Doing this early means that we need to presuppose what the backend legalization will do, understand target features,etc. The fact that it is hard to test backend components should be addressed by improving those components, not by moving things into the IR level unnecessarily. There are a few places where we do this kind of thing out of necessity (because, for example, we lack sufficient loop analysis capabilities in the backend; PPCCTRLoops is an example), and it's a mess. You're certainly right, however, that SelectionDAGBuilder could use some refactoring (or at least partitioning). It might never happen, however, before the entire thing gets replaced by GlobalISel ;)

  • only do the analysis for targets that use it: if only X86 can select reduction ops, what's the point in recognizing them elsewhere?
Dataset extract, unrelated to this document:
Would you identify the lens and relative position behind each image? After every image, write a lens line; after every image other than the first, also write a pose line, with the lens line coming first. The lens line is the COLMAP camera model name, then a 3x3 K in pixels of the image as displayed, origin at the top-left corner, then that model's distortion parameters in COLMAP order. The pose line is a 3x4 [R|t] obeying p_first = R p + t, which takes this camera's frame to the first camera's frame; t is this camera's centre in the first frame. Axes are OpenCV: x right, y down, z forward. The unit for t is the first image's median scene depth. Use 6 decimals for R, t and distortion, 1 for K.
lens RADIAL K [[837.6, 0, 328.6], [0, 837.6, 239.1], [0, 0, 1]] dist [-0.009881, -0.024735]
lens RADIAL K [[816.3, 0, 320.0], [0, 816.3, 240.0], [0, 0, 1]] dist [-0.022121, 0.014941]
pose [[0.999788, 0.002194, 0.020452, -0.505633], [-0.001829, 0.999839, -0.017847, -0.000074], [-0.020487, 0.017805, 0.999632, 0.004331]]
Other targets will use this as well. PowerPC has vsumsws and friends. AArch64 has vaddv, etc.

Another (possibly even crappier) alternative: add some "stress-test" commandline flag that overrides the isVectorReduction check on ADDs (or even adds the flag everywhere).

Honestly, the test cases don't look that bad. The IR, at least, is fairly succinct. It's never going to be super-small because we're matching a non-trivial pattern. The CHECK lines are definitely over constraining, but that's a symptom of the way they're autogenerated. I don't actually like tests like this which seem to strongly cover irrelevant register-alllocation decisions, but that's a larger problem with many tests in the backend. Hand-coded tests making proper use of CHECK-DAG and named regex patterns for allocated registers would be smaller.

LGTM.

This revision is now accepted and ready to land.Apr 26 2016, 5:42 PM
This revision was automatically updated to reflect the committed changes.